Exact transcription with no images: write out all of the entries below.

====== EXCERPTED RECORDS ======

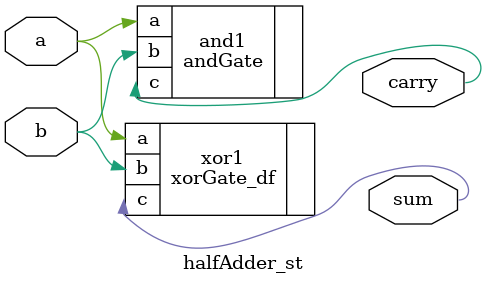
<source format=v>
`include "xorGate_df.v"
`include "andGate.v"
module halfAdder_st(sum, carry, a,b);
    output sum, carry;
    input a,b;

    xorGate_df xor1(
        .c(sum),
        .a(a),
        .b(b)
    );
    andGate and1(
        .c(carry),
        .a(a),
        .b(b)
    );
endmodule
</source>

======

### SOLUTION BELOW:
<source format=v>
`include "xorGate_df.v"
`include "andGate.v"
module halfAdder_st(sum, carry, a,b);
    output sum, carry;
    input a,b;

    xorGate_df xor1(
        .c(sum),
        .a(a),
        .b(b)
    );
    andGate and1(
        .c(carry),
        .a(a),
        .b(b)
    );
endmodule
</source>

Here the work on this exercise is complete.